Figure 1. Severe seizures induce microglial process pouch formation.

(A) Representative two-photon in vivo images through a chronically implanted cranial window from a Thy1^YFP mouse before and following mild (stage 3) seizures with unperturbed dendrites.

(B) Representative two-photon in vivo images through a chronically implanted cranial window from a Thy1^YFP mouse before and following severe (stage 5) seizures with beaded dendrites (white arrows). Scale bar: 20 μm.

(C) Quantification of dendritic beads at different times of KA-induced seizures.

(D) Representative two-photon in vivo images from CX3CR1^GFP/+ mice following an acute craniotomy showing microglia in the superficial somatosensory cortex of control, mild, and severe seizures following kainic acid (KA) treatment. Microglial process pouches are identified (white arrows). Scale bar: 10 μm.

(E) Quantification of microglial pouches under different conditions.

(F) Quantification of microglial pouches in male and female mice.

(G) Representative two-photon in vivo images at 6 h of KA treatment at different cortical depths showing microglial process pouches (white arrows). Scale bar: 25 μm.
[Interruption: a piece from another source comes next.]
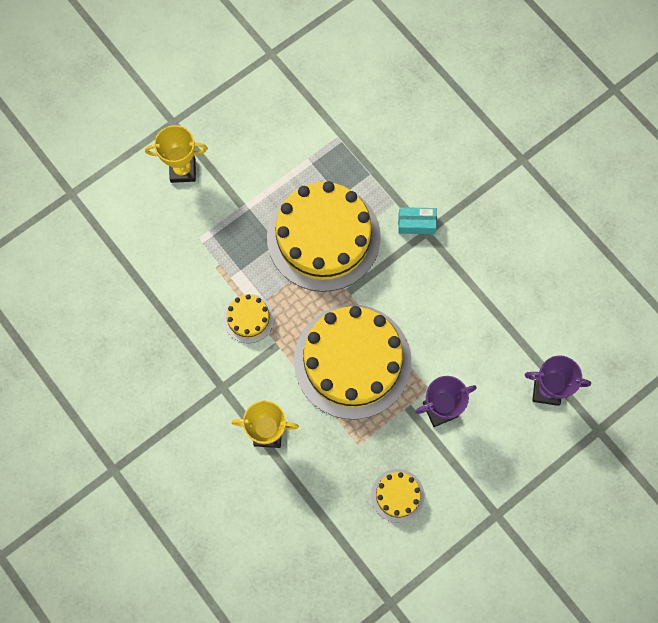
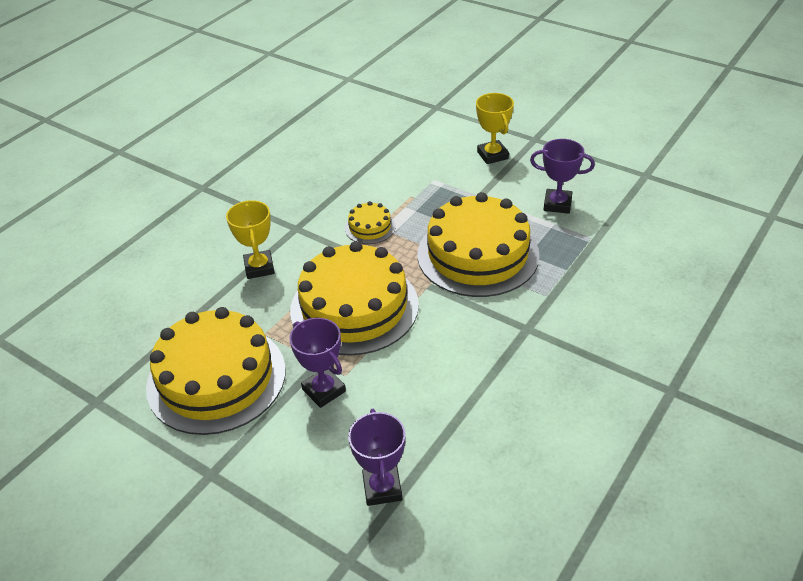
camera: 75 degrees right, 30 degrees down
yellow cake [371,469,424,523] -> yellow cake [146,307,286,435], size x2.28
turquoise box [398,207,437,234] -> none
none -> purple trophy [530,139,595,214]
(H) Quantification of the percent of pouches at different depths at 6 h and 24 h of KA treatment.

(I) Representative two-photon in vivo images through a chronically implanted window showing microglia in a specific field of view before and after severe KA-induced seizures. Pouches (arrows) formed at 6 h are mostly resolved by 24 h. Scale bar: 10 μm.

(J) Quantification of pouches in the same field of view between 6 h and 24 h (n = 3 mice each). Data are presented as mean ± SEM.